Blog Posts

Data Science With Scala: Handling Missing Data

4/1/2016

na function of DataFrame provides methods to work on missing data.
- It returns an instance of DataFrameNAFunctions.
- Following methods are available:
  - drop - dropping rows containing NaN or Null values
    - minNonNulls tells minimum number of non-null values in the row. Drops rows containing less than minNonNulls.
    - how parameter:
      - "all" then all the specified columns equal to 'na' are deleted,
      - "any" if any of the specified column is na then the row is deleted.
  - fill - for filling NaN or null values
    - Accepts valueMap that is map of column name and value to be filled.
  - replace - For replacing values matching specific keys
    - Cols argument is either a single column or array of columns
    - Replacement argument is a map with key is value to be matched and value is the value to be replaced.
- dropDuplicates is property of DataFrame that removes the duplicates on comparing all columns or specified columns.

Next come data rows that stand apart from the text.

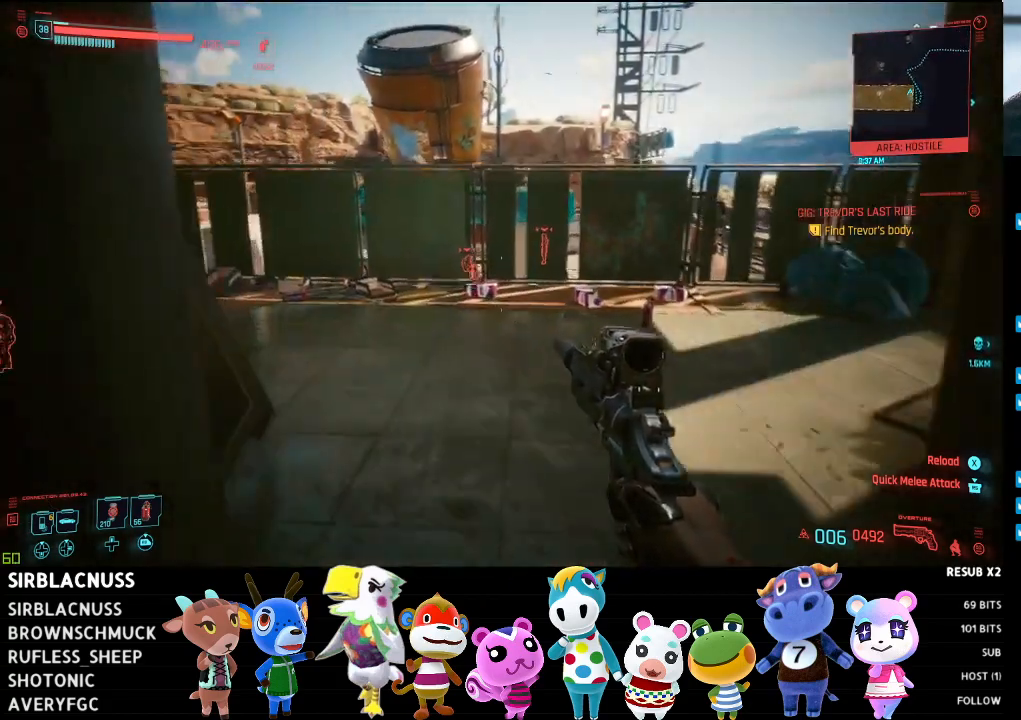
{"buttons": [], "left_stick": "up-right", "right_stick": "left", "events": []}
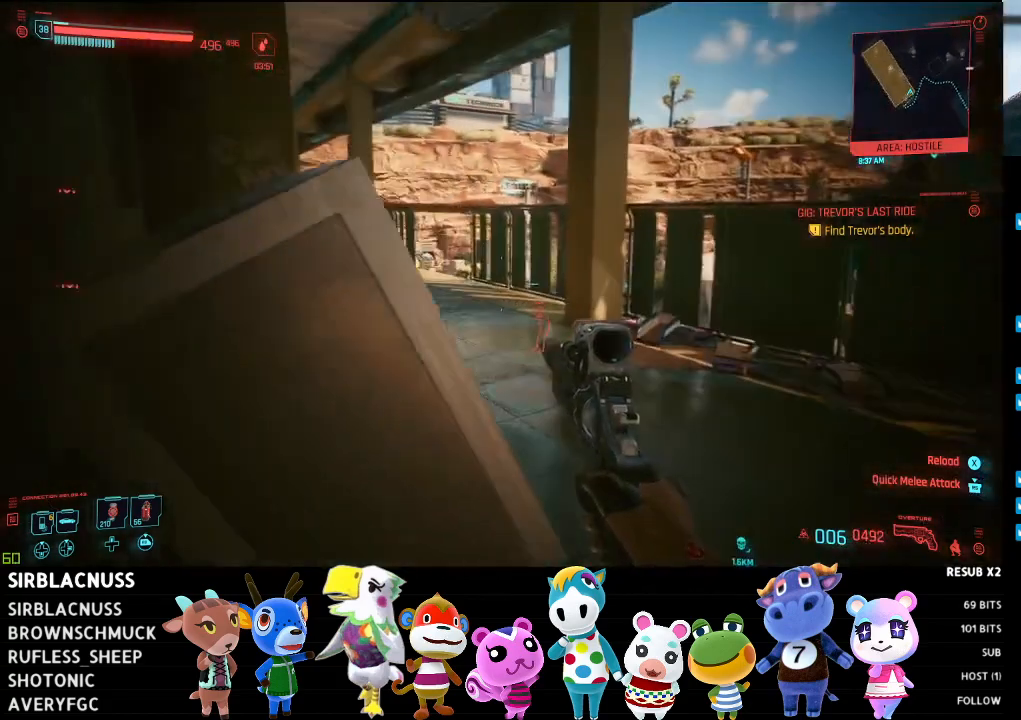
{"buttons": [], "left_stick": "up-right", "right_stick": "left", "events": []}
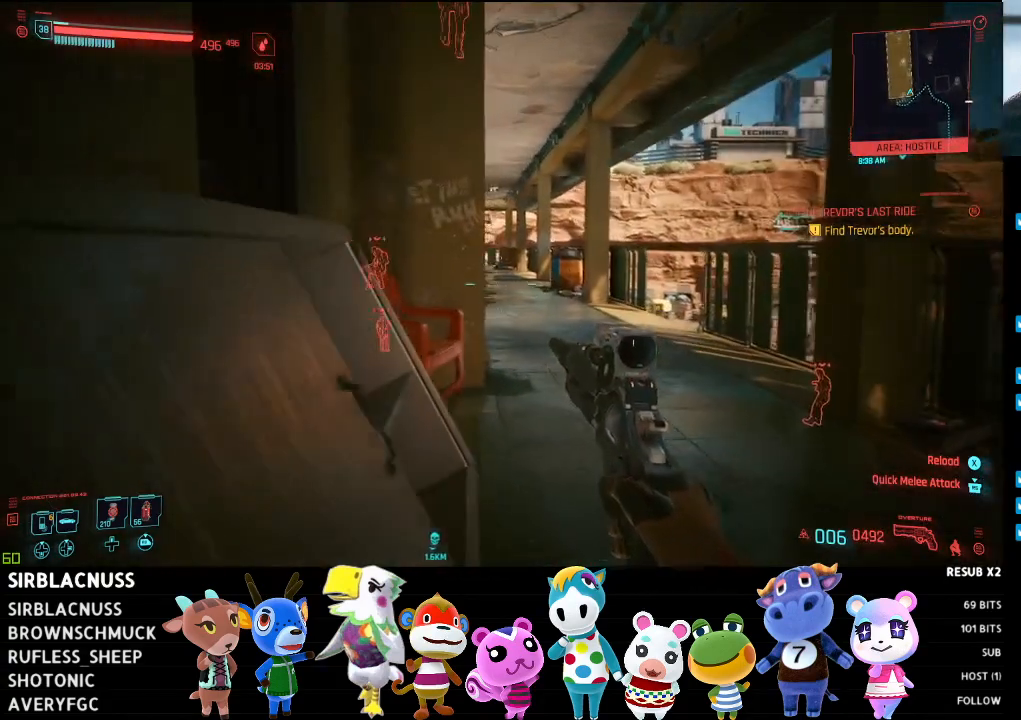
{"buttons": [], "left_stick": "up-right", "right_stick": "left", "events": []}
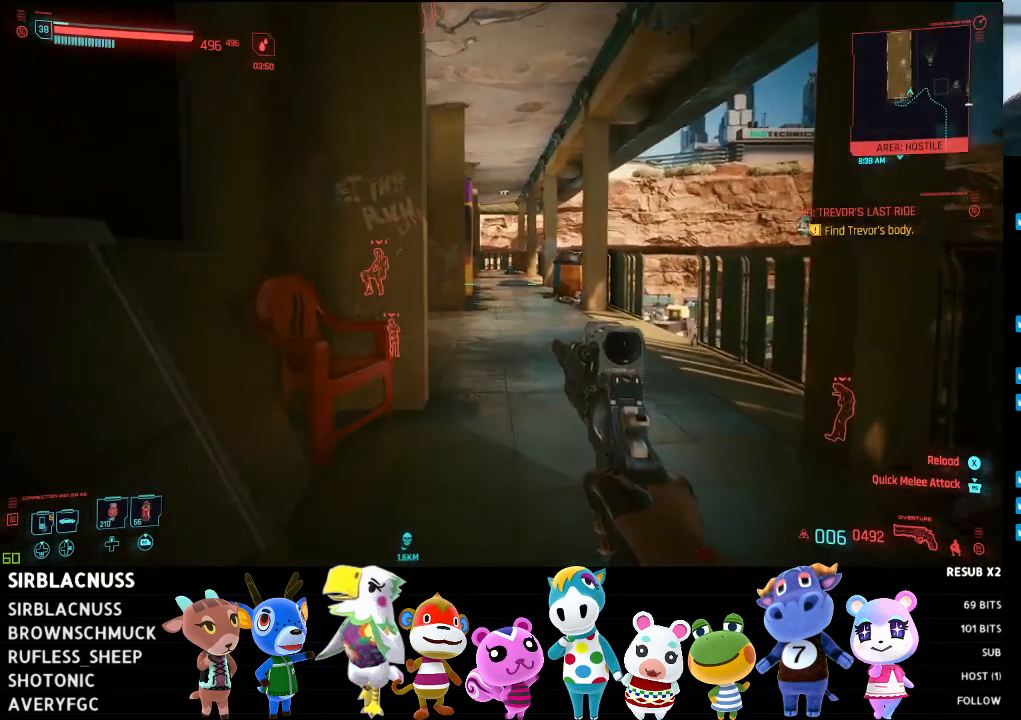
{"buttons": [], "left_stick": "up-right", "right_stick": "up-left", "events": [[117, "right_stick", "up-left"]]}
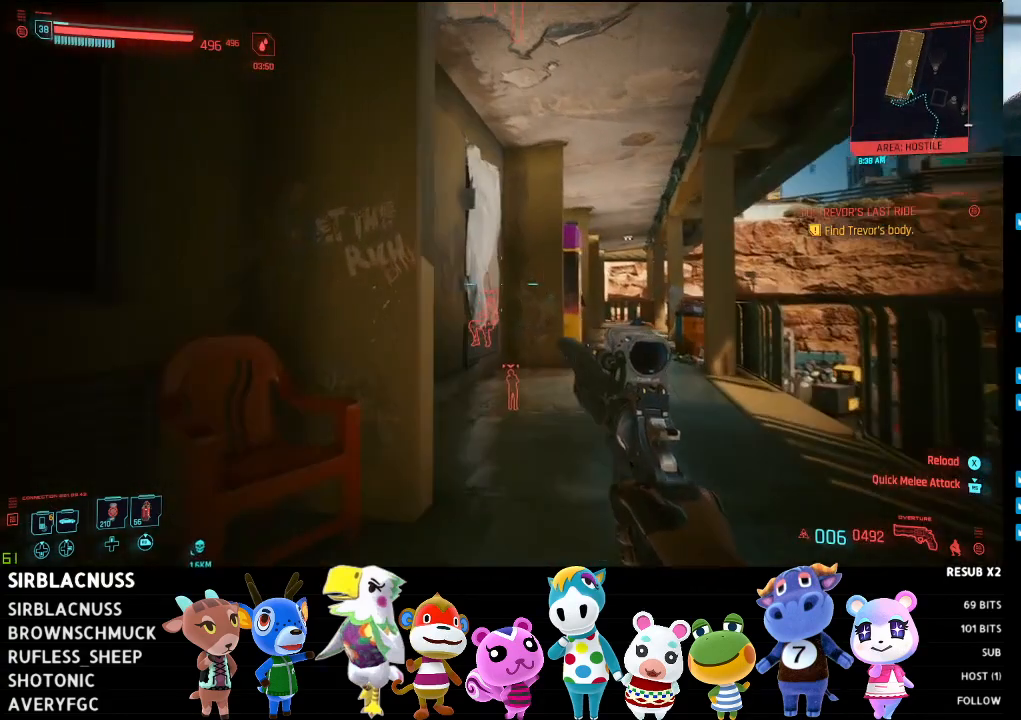
{"buttons": [], "left_stick": "up-right", "right_stick": "left", "events": [[217, "right_stick", "left"]]}
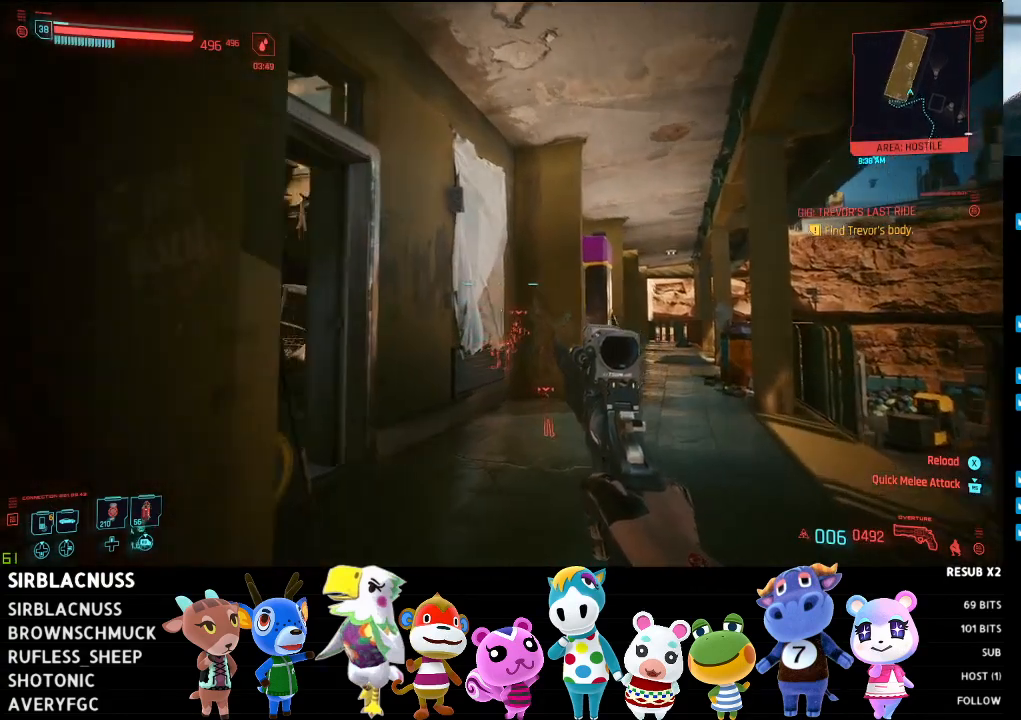
{"buttons": [], "left_stick": "up-right", "right_stick": "left", "events": []}
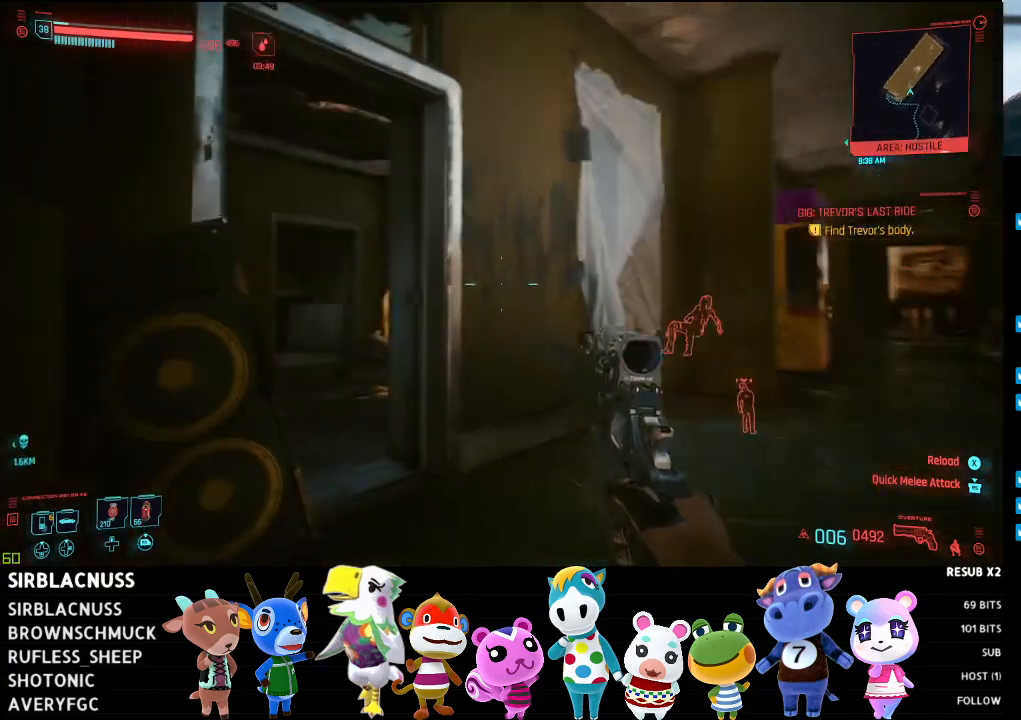
{"buttons": [], "left_stick": "up-right", "right_stick": "center", "events": [[233, "right_stick", "center"]]}
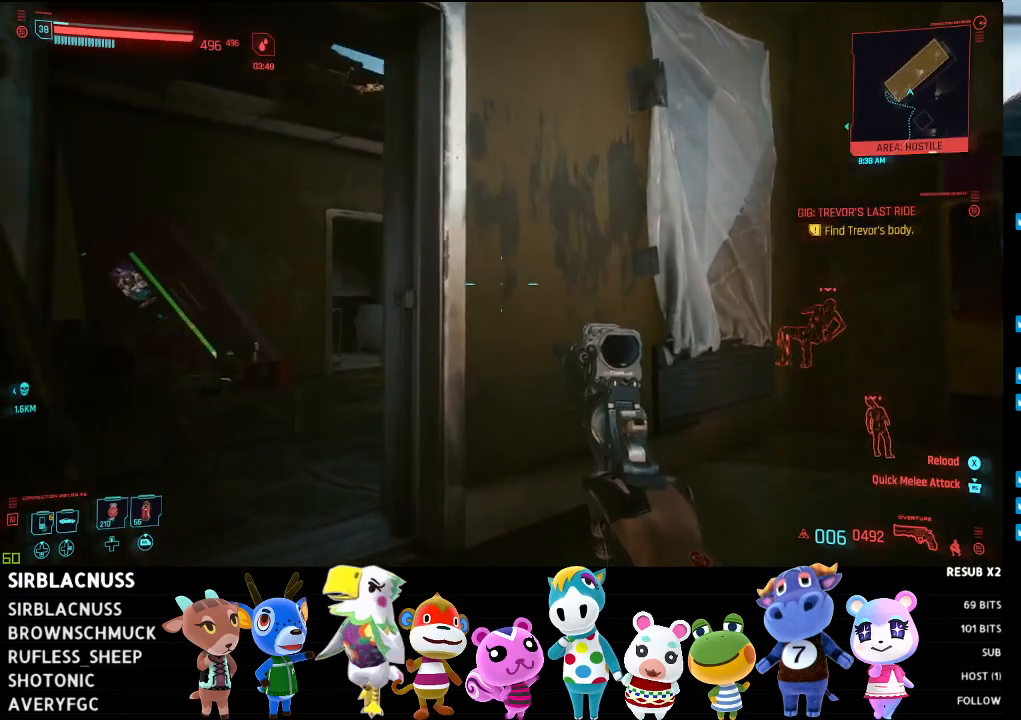
{"buttons": [], "left_stick": "up-right", "right_stick": "center", "events": []}
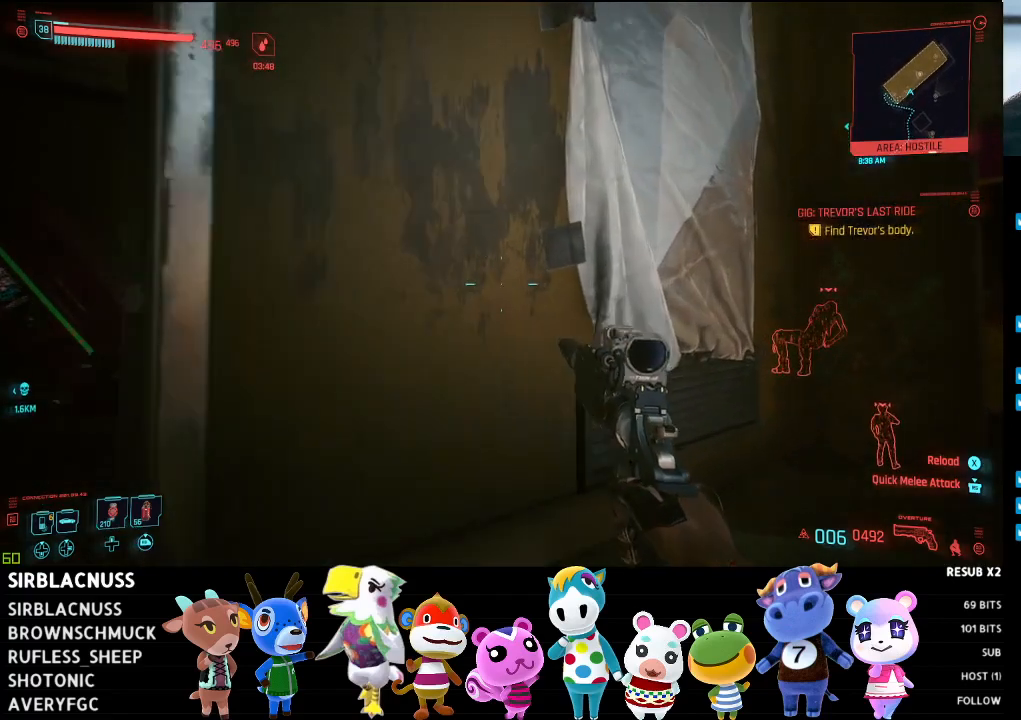
{"buttons": [], "left_stick": "up-right", "right_stick": "down-right", "events": [[300, "right_stick", "down-right"]]}
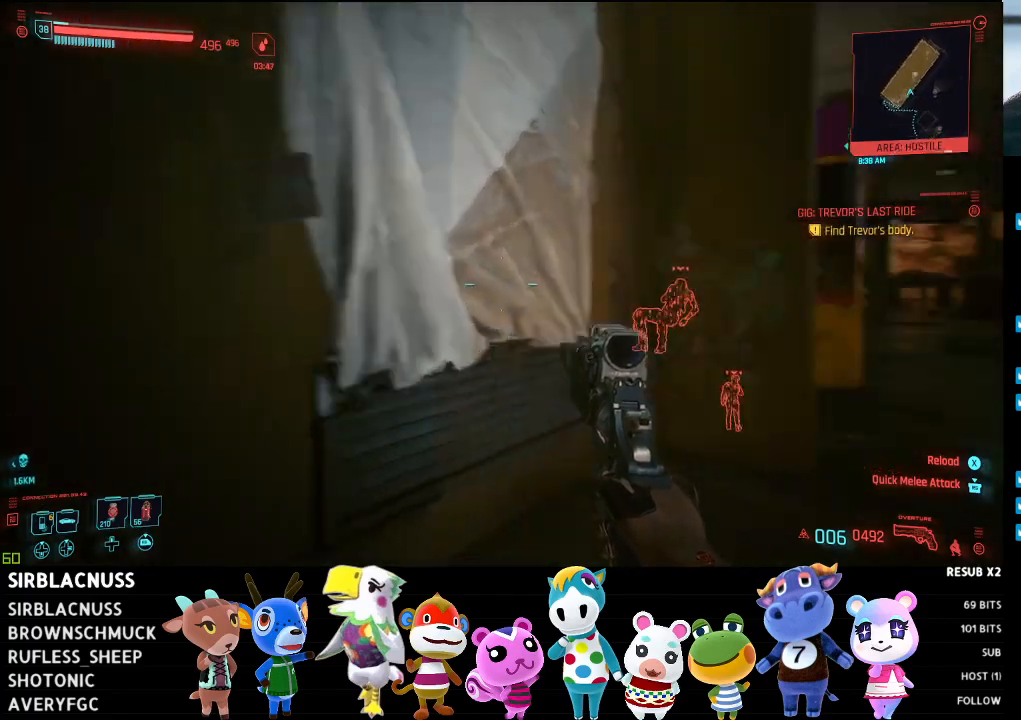
{"buttons": [], "left_stick": "up-right", "right_stick": "down-right", "events": [[150, "right_stick", "center"], [450, "right_stick", "down-right"]]}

val randomDF = df1.select("id").withColumn("uniform", rand(10L)).withColumn("normal", randn(10L))
    println(randomDF.show())

    // Handling Missing data
    val halfToNaN = udf[Double, Double](x => if(x > 0.5) Double.NaN else x)
    val negHalfToNaN = udf[Double, Double](x => if(x < - 0.5) Double.NaN else x)

    val nanRandomDF = randomDF.withColumn("uniformNan", halfToNaN(randomDF("uniform")))
      .withColumn("normalNan", negHalfToNaN(randomDF("normal")))
      .drop("uniform")
      .withColumnRenamed("uniformNan", "uniform")
      .drop("normal")
      .withColumnRenamed("normalNan", "normal")
    println(nanRandomDF.show())

    // drop the rows with minNonNulls < 3
    nanRandomDF.na.drop(minNonNulls = 3).show()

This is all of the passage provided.